1. The post is immensely long and you want to allow people not interested in it to get to the next (previous) one without having to scroll until their fingers are bleeding.
2. The post contains a spoiler of some sort.
3. The post contains something NSFW, disturbing, etc.
But generally, of course, the "Read More" feature is a nuisance. Who wants to click and wait?
The New York Times blog software seems to automatically hide a part of the post once it exceeds a certain moderate length. This is the one single reason I don't read TierneyLab regularly. Similarly, I was an avid reader of Jeremy Freese's blog, but he now writes at Scatterplot, where the policy seems to be to hide pretty much everything that exceeds five lines or so. I'm not becoming a regular there, and that's not due to content.

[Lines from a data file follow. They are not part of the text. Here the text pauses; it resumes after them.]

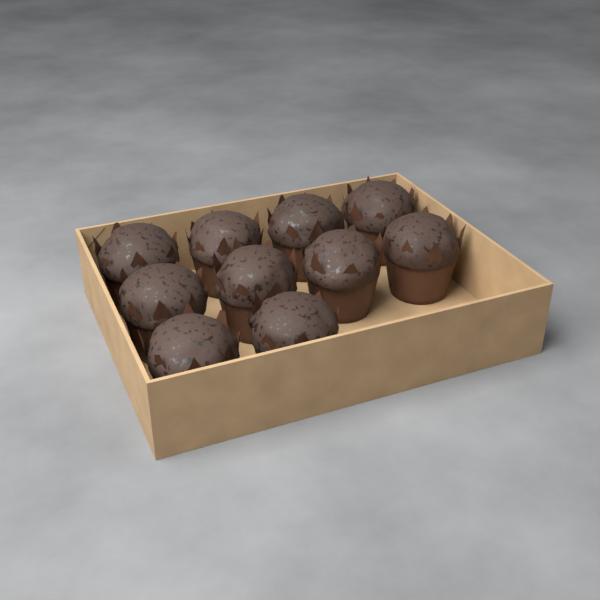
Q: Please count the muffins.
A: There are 10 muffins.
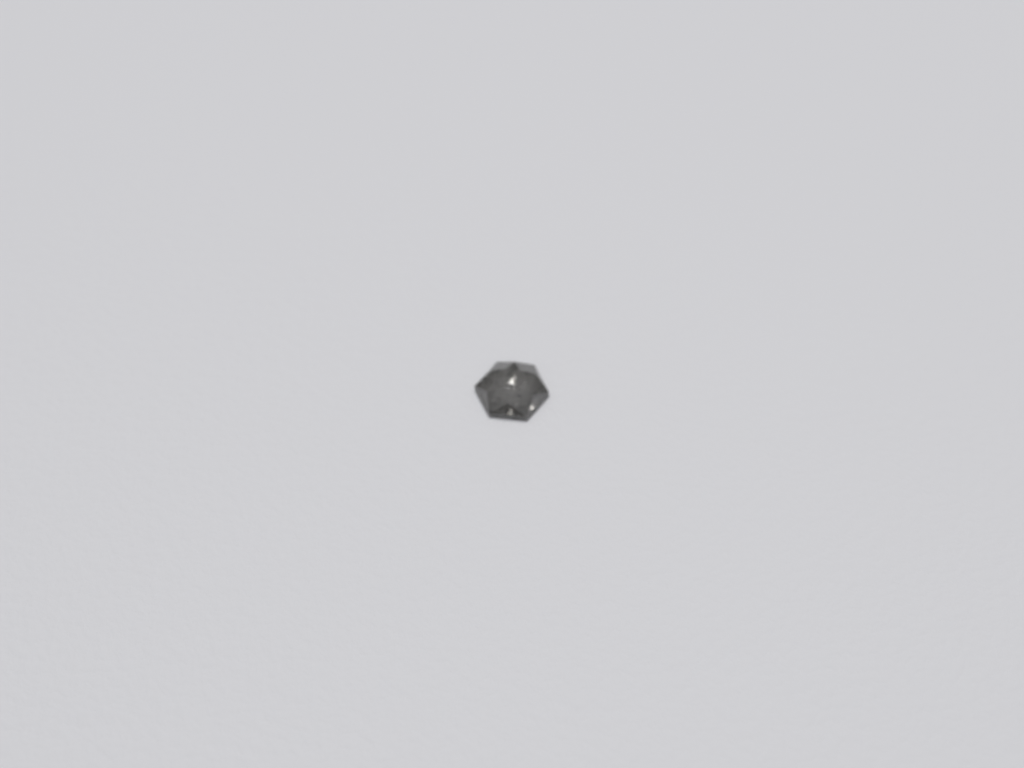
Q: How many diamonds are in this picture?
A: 1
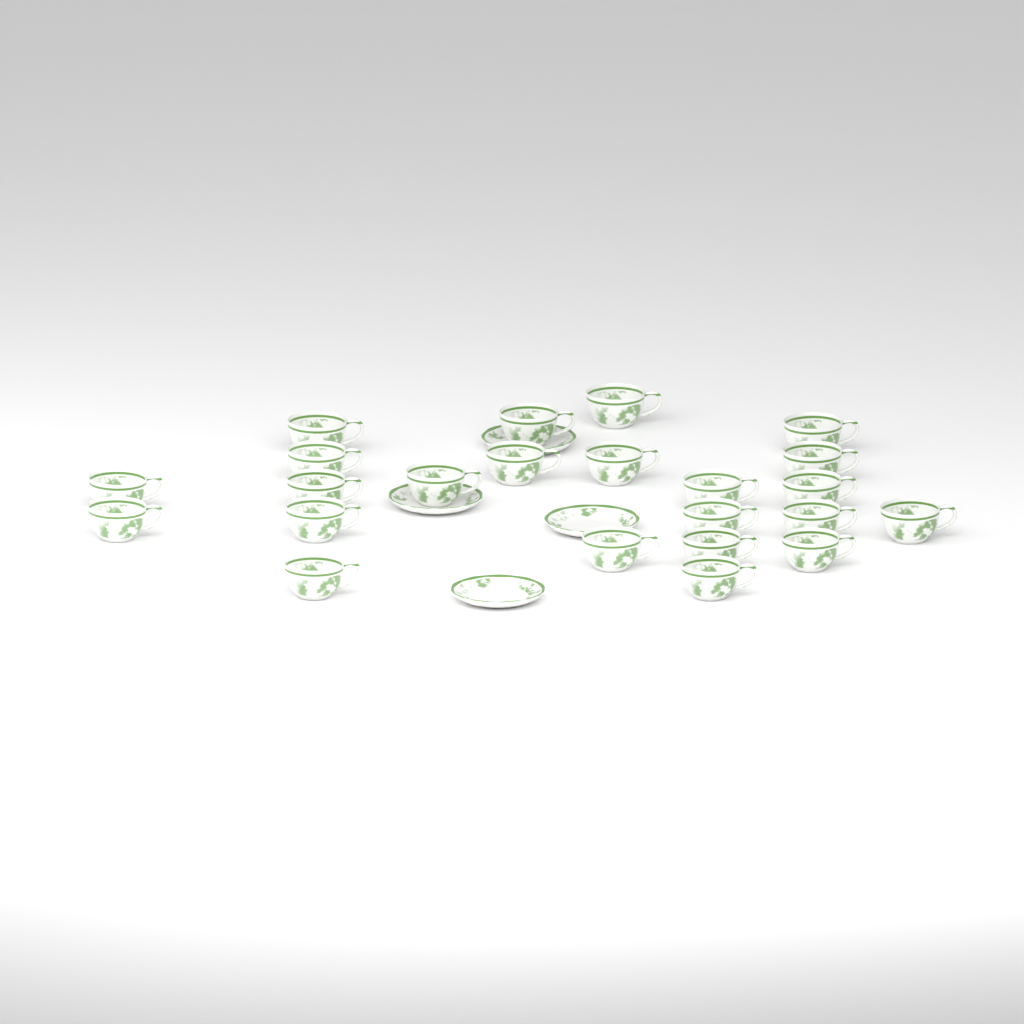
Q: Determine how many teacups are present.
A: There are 23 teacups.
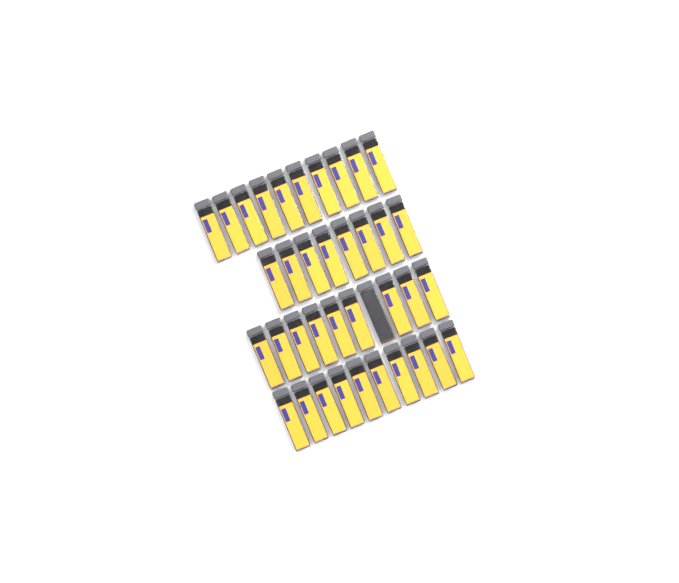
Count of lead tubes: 38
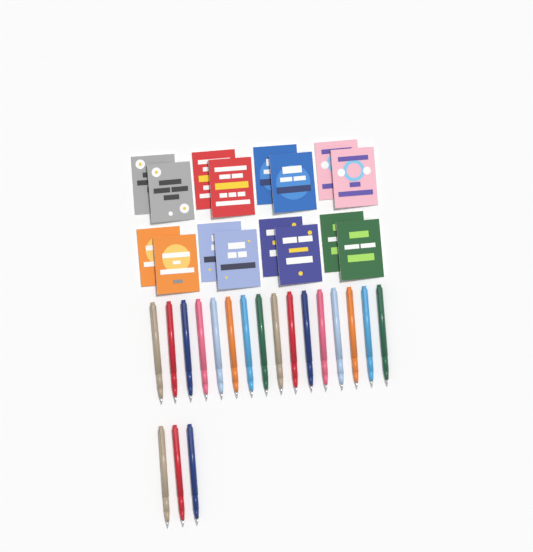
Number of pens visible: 19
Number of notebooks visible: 16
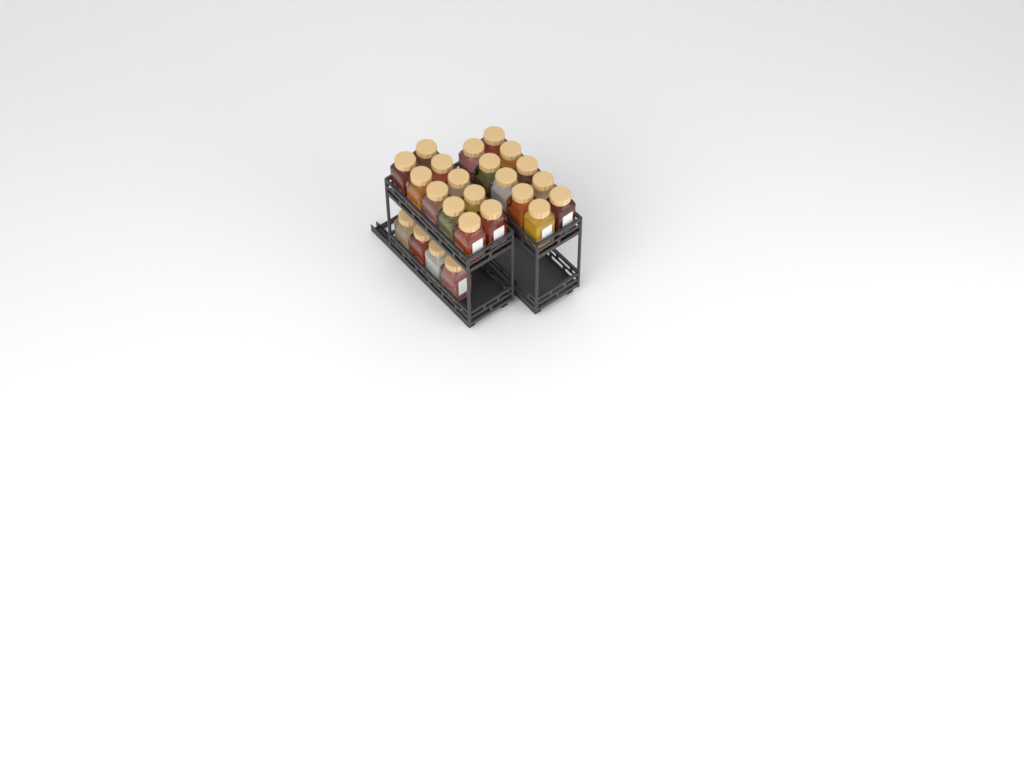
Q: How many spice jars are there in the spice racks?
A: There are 24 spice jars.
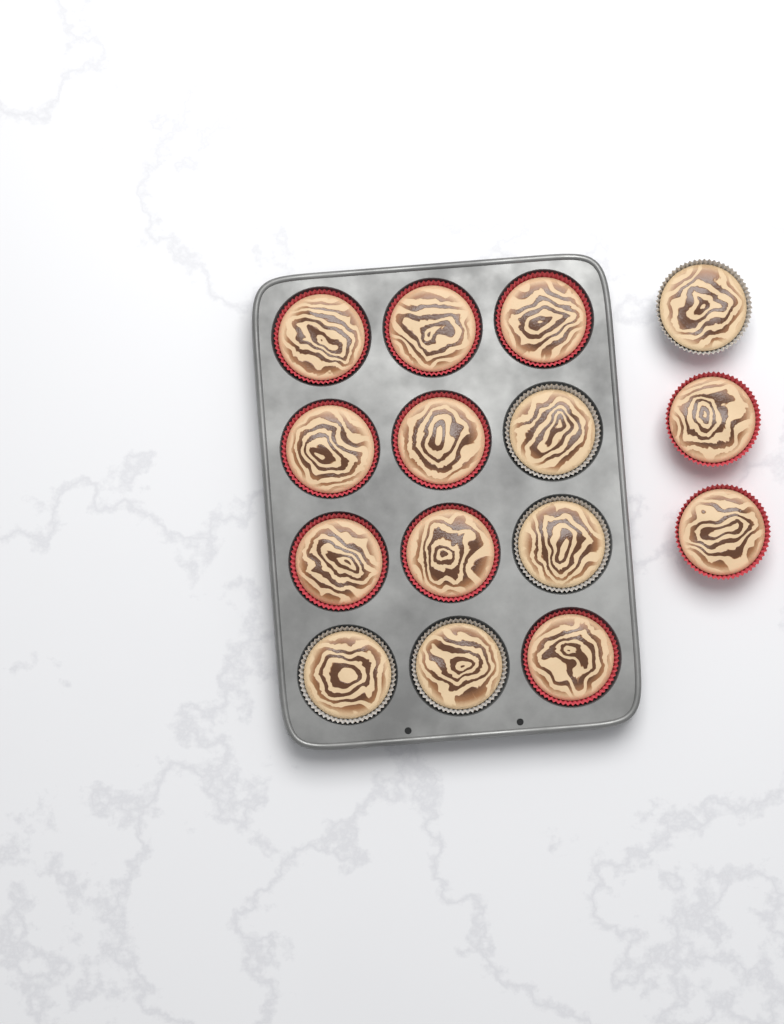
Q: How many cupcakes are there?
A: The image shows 15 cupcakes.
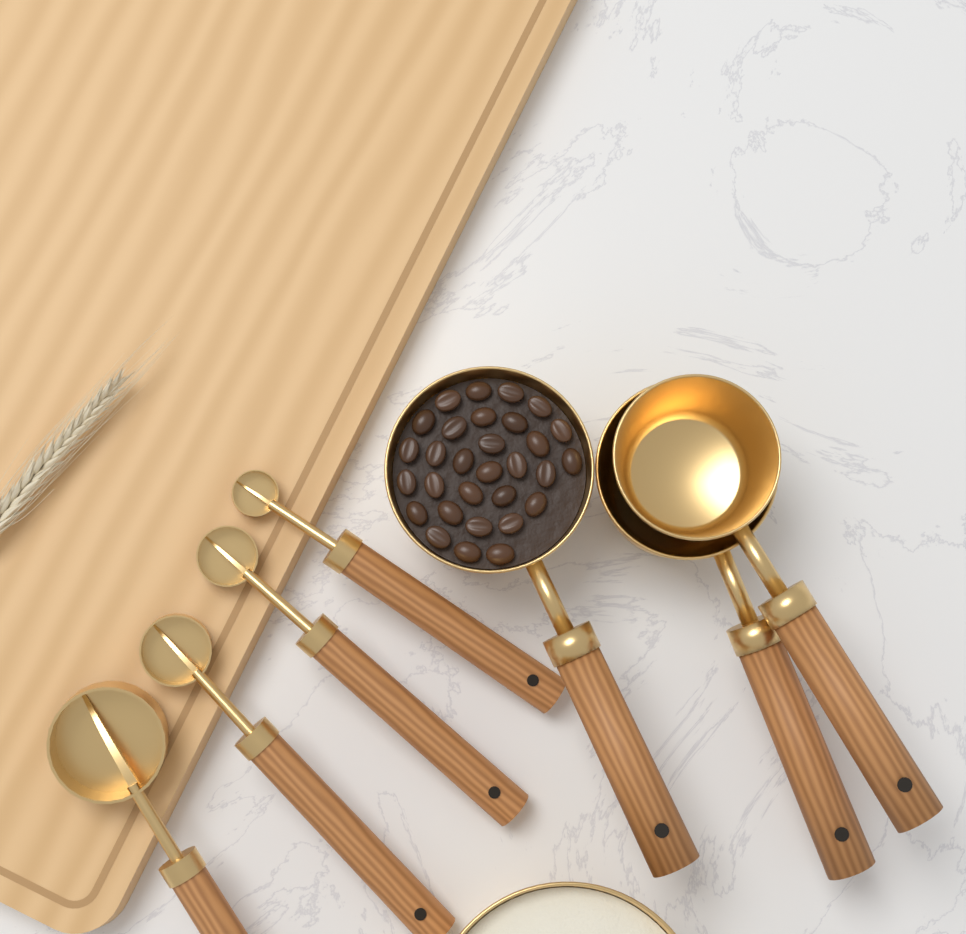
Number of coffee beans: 30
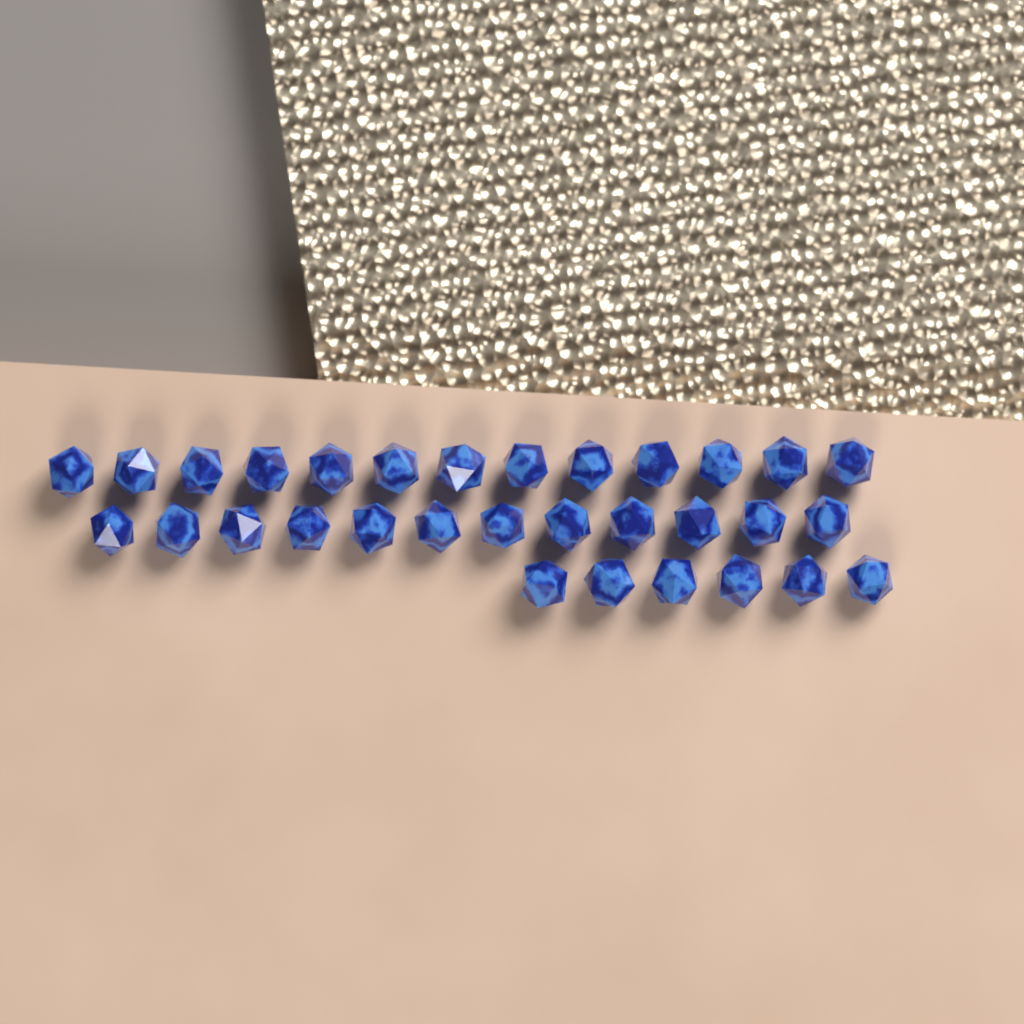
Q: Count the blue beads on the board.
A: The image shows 31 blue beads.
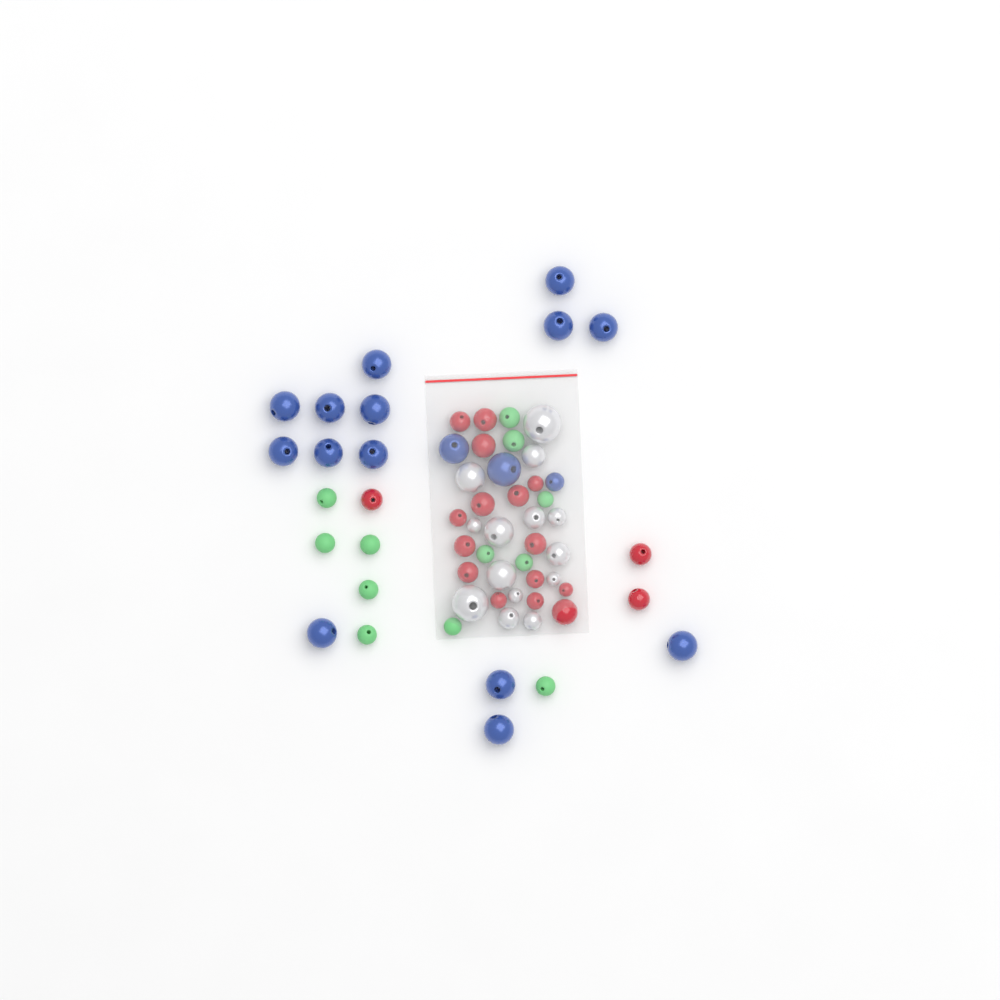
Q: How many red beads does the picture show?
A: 18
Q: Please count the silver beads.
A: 14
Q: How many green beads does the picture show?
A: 12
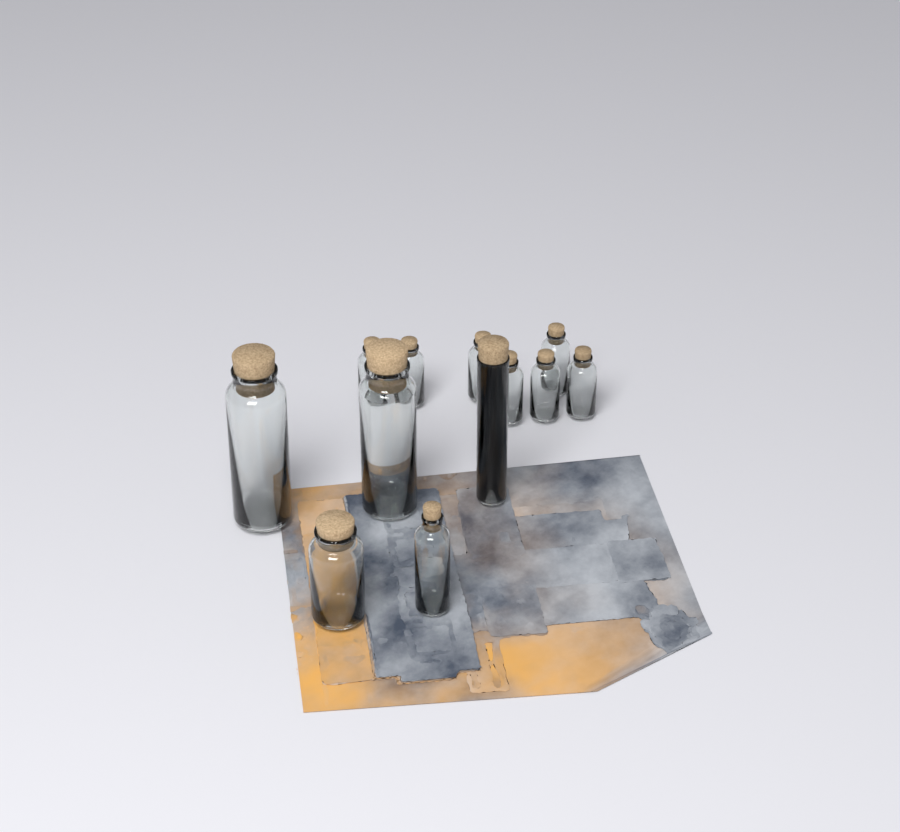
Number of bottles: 12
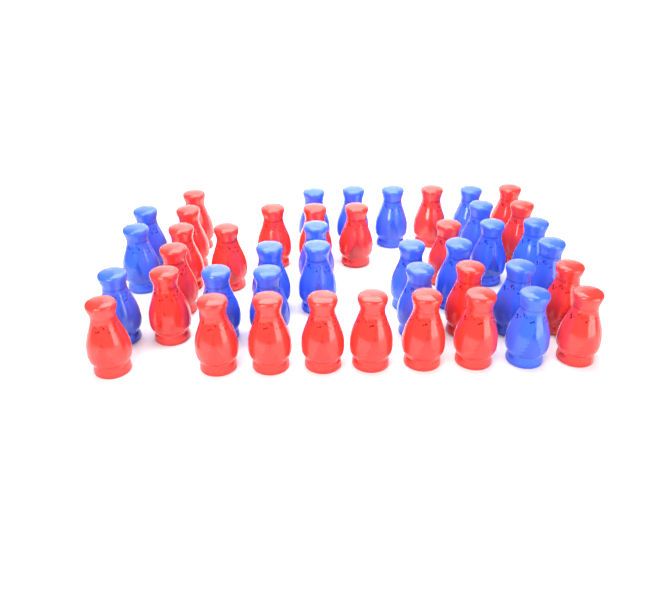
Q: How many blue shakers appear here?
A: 21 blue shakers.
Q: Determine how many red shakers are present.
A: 23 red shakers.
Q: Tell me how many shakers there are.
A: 44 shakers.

Seriously, I'm at a loss here. Why do people do this? Or is my being annoyed a minority reaction?
Nothing as Useful as a Bad Theory
4 years ago
6 comments:
I know, I know. I wish we could syndicate our blog without jumps--this should be an easy thing for WordPress to allow. I've thought about trying to figure out ways to have a simulblog that doesn't have jumps.
The main reason we have jumps is that a apparently immutable feature of our template is that the author name is at the bottom, and readers like to know who has written a post before they start reading. So we try to use a jump for anything for which seeing the bottom of the post requires scrolling on a laptop. It's also the case that there is less of a top-post focus when you use jumps, which is more attractive when you are doing a team blog. But, you are absolutely right, there is no reason for jumps for people who read via RSS, and I would really like to figure out a method for having it both ways.
BTW, another reason that some commercial sites use jumps is the same as one reason the NYT breaks its news stories into multiple pages -- you get to tell advertisers how many people follow a story all the way to its end.
Jeremy,
I see. I don't read via RSS; my point was that I have to click and wait if I read it in the regular mode.
It's weird that a service that makes you pay would force you to have the name at the bottom - the software I use is crap, but I can hardly complain given that it's free. Ever contemplated writing a customer e-mail and single-handedly doing away with that problem?
Until then, a simulblog would be awesome.
Thanks about the bit about clicking through. I've always wondered about that.
By the way, your dissertation was a great read. Yes, I've read the whole thing.
Yeah, it's weird. There are wordpress.com templates with one's name above the post, but they aren't the hypercustomizable one, which doesn't let you customize that. I think it's a problem deep within how WP.com style sheets sit on top of WP templates, it's very different from how my template in Blogger (granted, I never upgaded to Blogger beta) worked.
Thanks for the kind words about my dissertation! As you can imagine, it's a matter of much ambivalence that I never turned it into a book.
"As you can imagine, it's a matter of much ambivalence that I never turned it into a book."
Is it too late? It doesn't seem outdated at all (although I believe there is some new literature on the cheater-detection thing).